Pension funds and asset managers hedging foreign currency exposure now have access to an alternative FX benchmark offering them substantial savings on currency trades, according to the company which has developed it.

Many institutional investors use the existing so-called “London 4pm fix” – managed by Refinitiv – as the rate at which they agree with their bank to exchange currencies to settle their accounts at the end of every day.

The 4pm fix produces a set of exchange rates calculated as the average at which FX trades take place on the London FX exchanges (primarily Reuters) in a five-minute window centred on 4pm UK time every weekday.

However, the way in which the benchmark operates has faced mounting criticism in recent years after collusion between traders from different banks, resulted in overcharging of institutional clients.

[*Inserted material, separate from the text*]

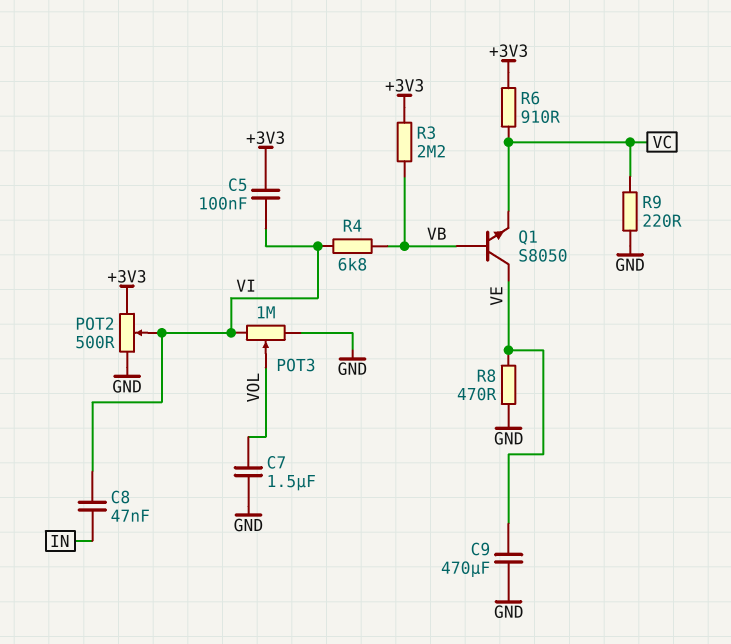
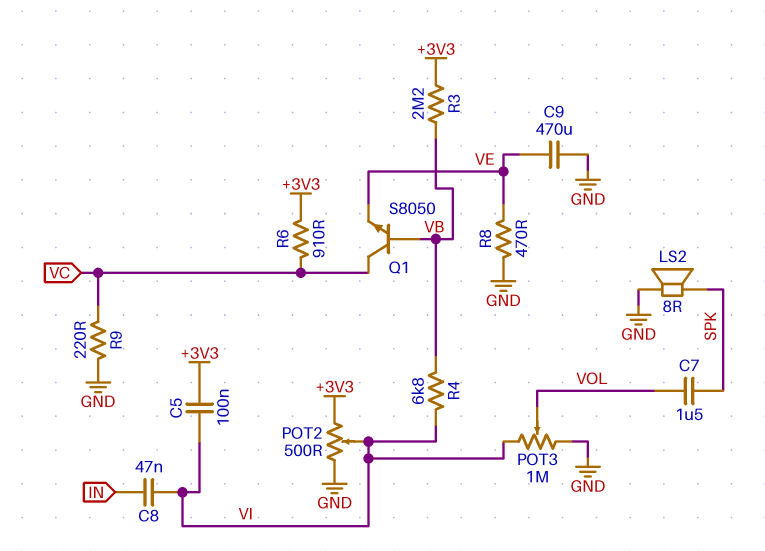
C7: 1.5uF (GND, VOL) -> 1.5uF (SPK, VOL)
LS2: none -> speaker 8R (GND, SPK)
Q1: NPN S8050 (B VB, C VE, E VC) -> NPN S8050 (B VB, C VC, E VE)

Banks have collectively been fined over $11bn (€9bn) for this manipulation. Meanwhile, regulators are also becoming increasingly concerned about market impact and possible manipulation around the fix; heavy trading just before the window – in order to execute orders – has led to spikes in prices.

The independent quantitative FX surveillance firm Raidne believes its Siren FX benchmark will bring significant improvement to the buyside through a fairer and more transparent benchmark construction.

It snaps the mid-rate in 70 currency pairs, each second, within its price construction, and uses an optimal execution algorithm over a 20-minute window.

“The savings that investors achieve arise from the reduction in market impact, while overall profits by the banks and arbitrageurs are reduced,” said Jamie Walton, co-founder of Raidne. Walton was previously head of the currencies and rates quantitative trading team at Morgan Stanley.

Global FX Code (good practice principles for FX market participants) Principle 9 states that asset managers should “regularly evaluate the execution they receive”.

Walton said: “Siren provides savings of on average over $500 per million dollars in value of trades, which is well above the ‘review threshold’. Siren savings have best execution implications too”.

Raidne provides the Siren savings spreadsheet that allows for any fund to be evaluated, based on historical data, showing the amount potentially saved had the managers switched benchmarks.

Institutional investors do not pay for Siren; Raidne licenses the benchmark to user banks for $1 per million-worth of trades.

Siren is authorised and regulated under the Financial Conduct Authority (FCA) benchmarking regime through the benchmark administrator and data and analytics business New Change FX.

The first trade using Siren was made in January 2021 by a large European asset manager. Seven of the Euromoney Top 10 banks have said they will offer Siren based on customer request, with access gained through existing relationships.